Wenn Flocken tanzen in der Luft, es die Kinder aus den Häusern ruft. Schneemann bauen und, habt acht, los geht die erste Schneeballschlacht. Und wenn‘s bis Weihnachten nicht taut, wird im Garten ‘ne Schneehütte gebaut.
Es war wie in jedem Jahr. Der Nachmittag verging quälend langsam, und Dini und Sammy langweilten sich. Eben erst hatten sie zu Mittag gegessen, Mama spülte das Geschirr und Papa lief mit wichtigem Gesicht hin und her. Gerade eben rannte er die Treppe hinab um einen Moment später mit einer Säge und einem Beil wieder in die Wohnung zu stürmen.
»Wollen wir wetten?«, fragte Nadine ihre jüngere Schwester Samantha. »Der Weihnachtsbaum passt mal wieder nicht in den Ständer! Und jetzt macht er sich daran, Mama den neuen Teppich zu versauen!«
»Sie wird begeistert sein und nachher kriegen wir wieder die Schuld«, stimmte Sammy ihrer Schwester zu. Ganz offensichtlich hatte sie keine Lust, diese Wette anzunehmen. Gelangweilt schaute sie aus dem Fenster.
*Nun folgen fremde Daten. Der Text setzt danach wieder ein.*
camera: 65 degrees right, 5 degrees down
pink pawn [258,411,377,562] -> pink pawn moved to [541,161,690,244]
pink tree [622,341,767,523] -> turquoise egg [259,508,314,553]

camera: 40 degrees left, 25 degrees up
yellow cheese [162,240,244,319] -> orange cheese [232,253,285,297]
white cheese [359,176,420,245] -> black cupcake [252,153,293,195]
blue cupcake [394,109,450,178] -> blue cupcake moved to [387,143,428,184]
»Oh, schau mal! Es schneit!«
»Und so doll! Draußen ist ja schon alles weiß!«
Die Begeisterung der beiden kannte keine Grenzen, als sie das dichte Flockengestöber vor dem Fenster sahen. Ausnahmsweise einmal waren sich die zwei Mädchen einig, griffen zu ihren Jacken, schlüpften in die Stiefel und nach einem kurzen: »Wir sind draußen!«, knallte die Wohnungstür hinter ihnen ins Schloss. Es war herrlich! Ganz große Flocken wirbelten heran, und die Kinder versuchten, sie mit weit aufgerissenen Mündern aufzufangen.
»Für eine Schneeballschlacht reicht es noch nicht«, stellte Nadine mit einem bedauernden Blick auf Sammy fest. »Aber warte! Morgen bist du dran!«
»Kannst du eigentlich schon ein Gedicht? Oder sagst du wieder das vom letzten Jahr?«, fragte die kleinere Schwester.
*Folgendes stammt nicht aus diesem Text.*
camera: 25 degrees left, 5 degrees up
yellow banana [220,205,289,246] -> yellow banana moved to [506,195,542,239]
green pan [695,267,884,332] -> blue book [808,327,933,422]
»Wozu ein Gedicht? Für den alten, verkleideten Mann, der nachher kommt? Ich sage dir, der kann die ganzen Verse nicht mehr hören!«
»Dini!«, sagte Samantha erschrocken. »Das ist kein verkleideter Mann, das ist doch der Weihnachtsmann! Wenn du kein Gedicht sagst, bekommst du keine Geschenke! Und ich dann vielleicht auch nicht, weil du so frech bist!«
Sie verzog das Gesicht.
»Ich will aber Geschenke!«, heulte sie los, und Dini klopfte ihr auf die Schulter.
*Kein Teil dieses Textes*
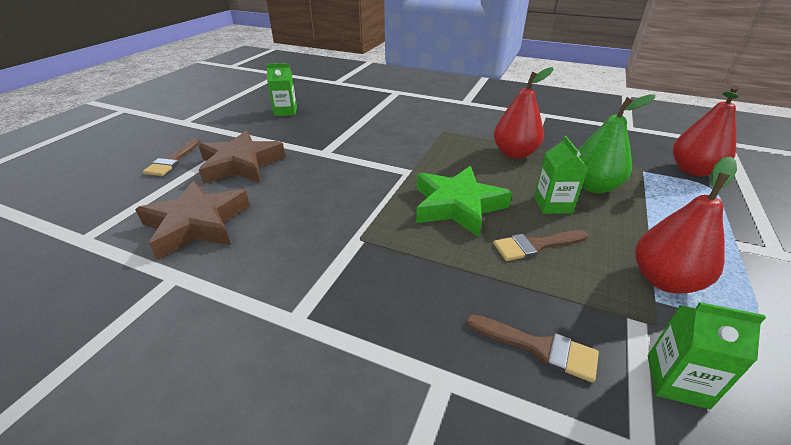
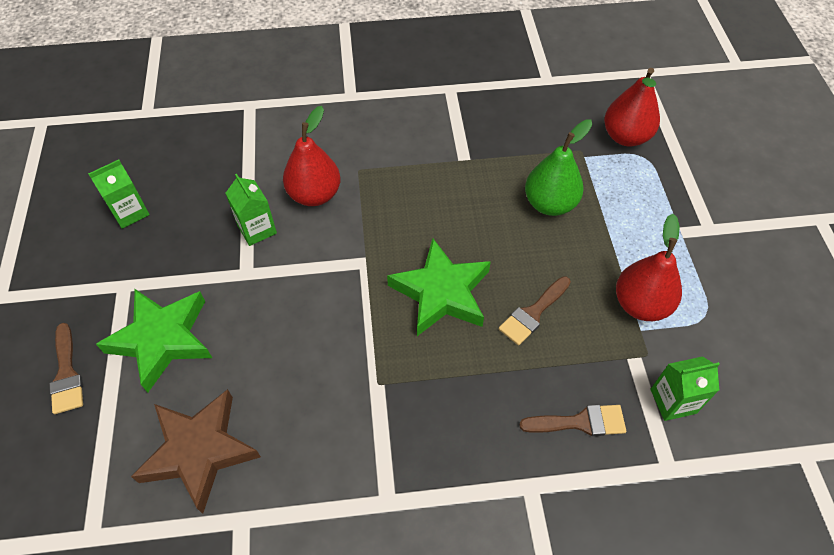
camera: 30 degrees left, 20 degrees up
brown star [198,130,285,184] -> green star [96,289,212,393]
red pear [494,67,554,159] -> red pear moved to [283,106,340,206]
green carton [534,136,588,214] -> green carton moved to [225,174,277,246]

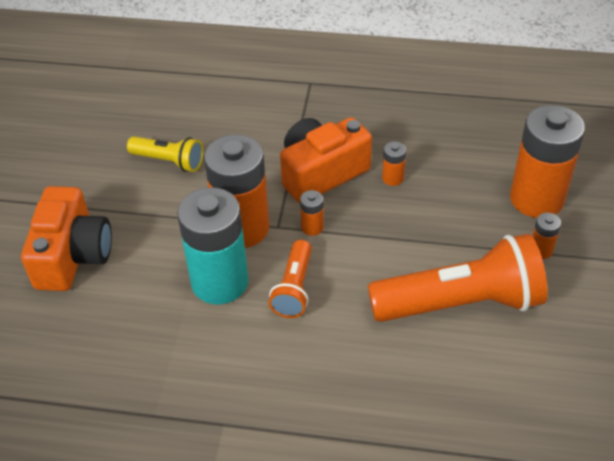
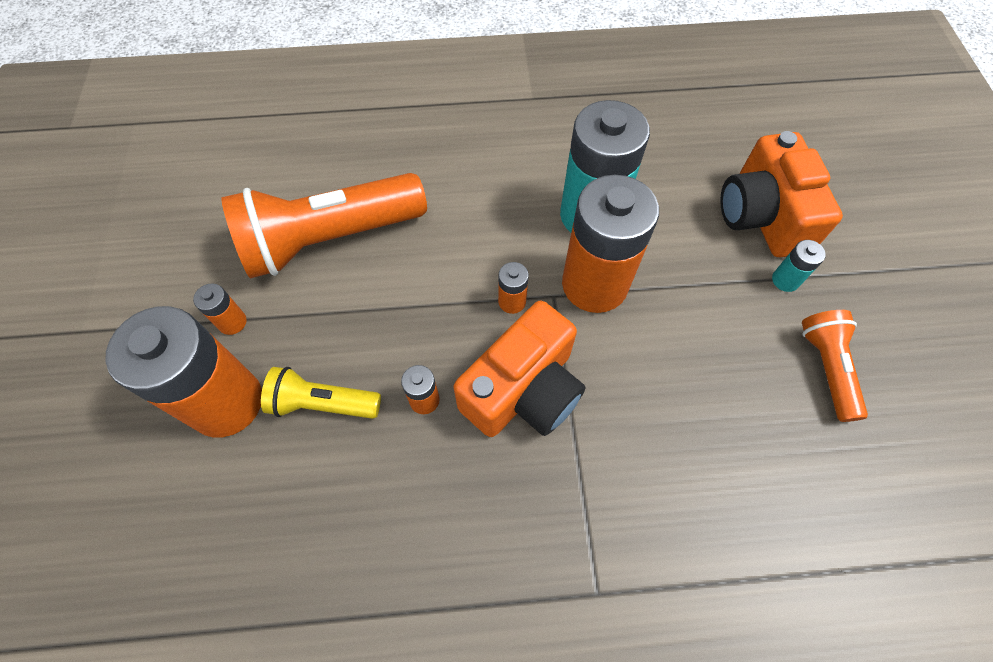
camera: 165 degrees right, 15 degrees up
yellow flashlight [127,136,203,172] -> yellow flashlight moved to [261,367,381,419]
orange flashlight [269,240,312,318] -> orange flashlight moved to [802,310,868,422]
none -> turquoise battery [772,240,826,292]

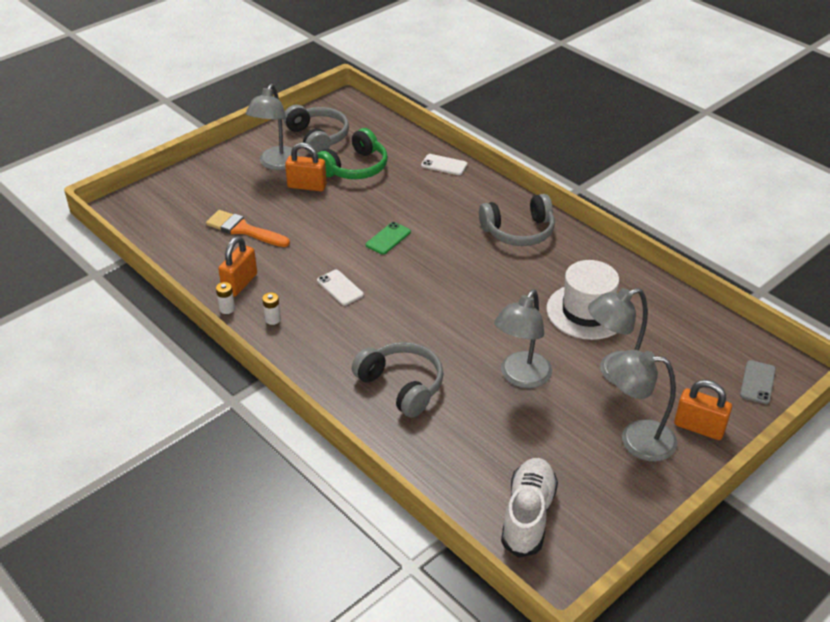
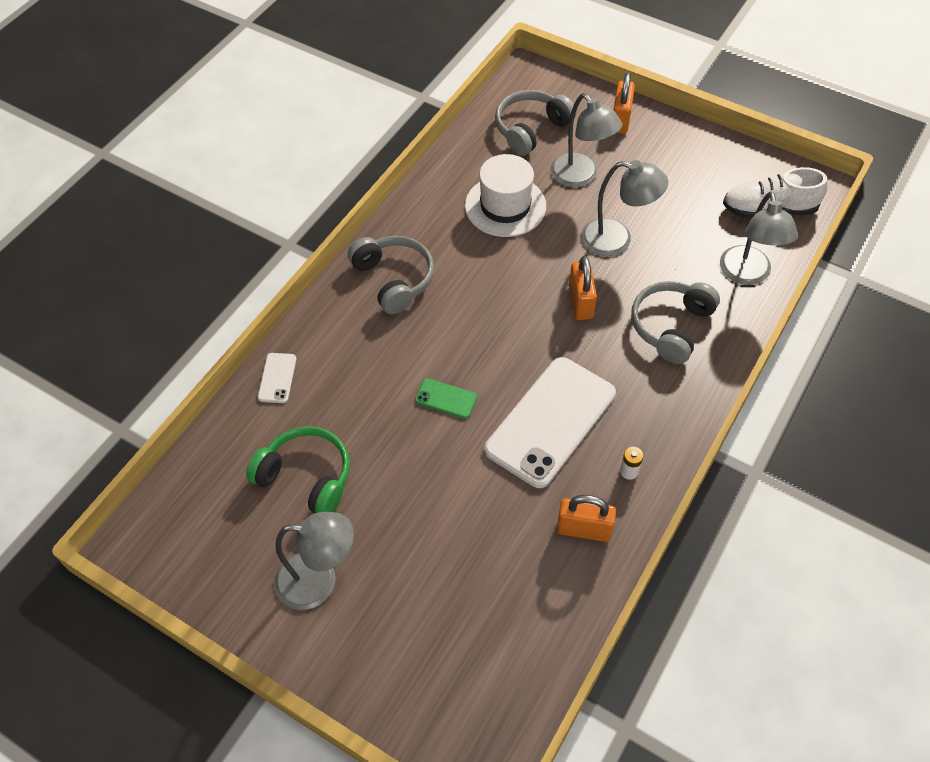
camera: 105 degrees left, 15 degrees up
orange brush [206,210,290,247] -> none
white battery [216,282,235,314] -> none
grey headphones [283,105,349,155] -> grey headphones moved to [495,90,576,156]
orange padlock [285,143,327,191] -> orange padlock moved to [569,256,597,320]
white phone [317,270,364,305] -> white phone [485,357,616,488], size x2.39
grey lamp [607,350,677,462] -> grey lamp moved to [720,191,798,285]
grey phone [740,360,776,404] -> none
»Du bekommst ja auch welche. Und ich auch. Ich habe sie in Mamas Kleiderschrank gesehen. Also, keine Panik! Aber nur, dass du es weißt, einen Weihnachtsmann gibt es nicht. Das ist nur eine Erfindung der Erwachsenen, um uns Kindern Angst zu machen!«
Sammy hörte vor Schreck auf zu heulen.
»Das ist nicht wahr«, sagte sie leise. »Es gibt den Weihnachtsmann, du wirst schon sehen. Gut, er kann nicht überall sein, darum schickt er manchmal seine Gehilfen, die sich so anziehen wie er. Aber man weiß nie, ob es einer seiner Gesellen ist, oder er selber vor dir sitzt! Pass nur auf!«
Die beiden Mädchen hatten das Grundstück verlassen und standen nun vor dem Haus. Auf dem Gehweg keuchte ein alter Mann heran, der schwer an einem prall gefüllten Sack schleppte. Kurz vor den beiden sausten ihm auf dem schneeglatten Belag des Bürgersteiges die Beine unter dem Hintern weg und mit einem lauten: »Sapperlot!« plumpste er auf den Rücken.
»Uih! Der Weihnachtsmann!«, flüsterte Sammy und erhielt dafür einen Klaps von ihrer Schwester.
»Nie und nimmer! Das ist der alte Penner, der drüben im Wohnblock haust«, behauptete die, aber Sammy stapfte schon zu dem Alten hinüber.